■ **TASK DATA**:
= = = =
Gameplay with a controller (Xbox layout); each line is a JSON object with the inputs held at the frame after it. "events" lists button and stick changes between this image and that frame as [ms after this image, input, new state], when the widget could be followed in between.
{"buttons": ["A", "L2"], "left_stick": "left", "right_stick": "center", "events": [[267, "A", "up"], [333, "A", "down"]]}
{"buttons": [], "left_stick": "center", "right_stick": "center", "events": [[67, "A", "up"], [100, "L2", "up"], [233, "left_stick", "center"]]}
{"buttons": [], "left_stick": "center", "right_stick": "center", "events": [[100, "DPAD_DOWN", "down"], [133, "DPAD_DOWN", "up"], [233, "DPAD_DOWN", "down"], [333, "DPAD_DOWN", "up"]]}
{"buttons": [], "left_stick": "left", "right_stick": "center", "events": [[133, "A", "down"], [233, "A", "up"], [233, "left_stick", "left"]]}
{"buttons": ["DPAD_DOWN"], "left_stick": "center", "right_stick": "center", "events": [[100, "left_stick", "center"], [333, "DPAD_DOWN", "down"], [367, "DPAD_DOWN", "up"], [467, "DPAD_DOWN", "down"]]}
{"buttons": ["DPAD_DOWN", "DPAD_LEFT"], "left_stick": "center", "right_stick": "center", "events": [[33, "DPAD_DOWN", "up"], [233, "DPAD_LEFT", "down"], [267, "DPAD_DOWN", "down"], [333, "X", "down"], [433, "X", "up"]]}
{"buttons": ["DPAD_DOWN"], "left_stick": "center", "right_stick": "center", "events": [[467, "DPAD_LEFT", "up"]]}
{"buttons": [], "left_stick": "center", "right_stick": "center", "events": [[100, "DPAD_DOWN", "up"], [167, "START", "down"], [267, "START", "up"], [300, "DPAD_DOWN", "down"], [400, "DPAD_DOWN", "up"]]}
= = = =
■ **TASK DESCRIPTION**: Repeat the listing exactly.

■ **EXERCISE RESULT**:
Gameplay with a controller (Xbox layout); each line is a JSON object with the inputs held at the frame after it. "events" lists button and stick changes between this image and that frame as [ms after this image, input, new state], when the widget could be followed in between.
{"buttons": ["A", "L2"], "left_stick": "left", "right_stick": "center", "events": [[267, "A", "up"], [333, "A", "down"]]}
{"buttons": [], "left_stick": "center", "right_stick": "center", "events": [[67, "A", "up"], [100, "L2", "up"], [233, "left_stick", "center"]]}
{"buttons": [], "left_stick": "center", "right_stick": "center", "events": [[100, "DPAD_DOWN", "down"], [133, "DPAD_DOWN", "up"], [233, "DPAD_DOWN", "down"], [333, "DPAD_DOWN", "up"]]}
{"buttons": [], "left_stick": "left", "right_stick": "center", "events": [[133, "A", "down"], [233, "A", "up"], [233, "left_stick", "left"]]}
{"buttons": ["DPAD_DOWN"], "left_stick": "center", "right_stick": "center", "events": [[100, "left_stick", "center"], [333, "DPAD_DOWN", "down"], [367, "DPAD_DOWN", "up"], [467, "DPAD_DOWN", "down"]]}
{"buttons": ["DPAD_DOWN", "DPAD_LEFT"], "left_stick": "center", "right_stick": "center", "events": [[33, "DPAD_DOWN", "up"], [233, "DPAD_LEFT", "down"], [267, "DPAD_DOWN", "down"], [333, "X", "down"], [433, "X", "up"]]}
{"buttons": ["DPAD_DOWN"], "left_stick": "center", "right_stick": "center", "events": [[467, "DPAD_LEFT", "up"]]}
{"buttons": [], "left_stick": "center", "right_stick": "center", "events": [[100, "DPAD_DOWN", "up"], [167, "START", "down"], [267, "START", "up"], [300, "DPAD_DOWN", "down"], [400, "DPAD_DOWN", "up"]]}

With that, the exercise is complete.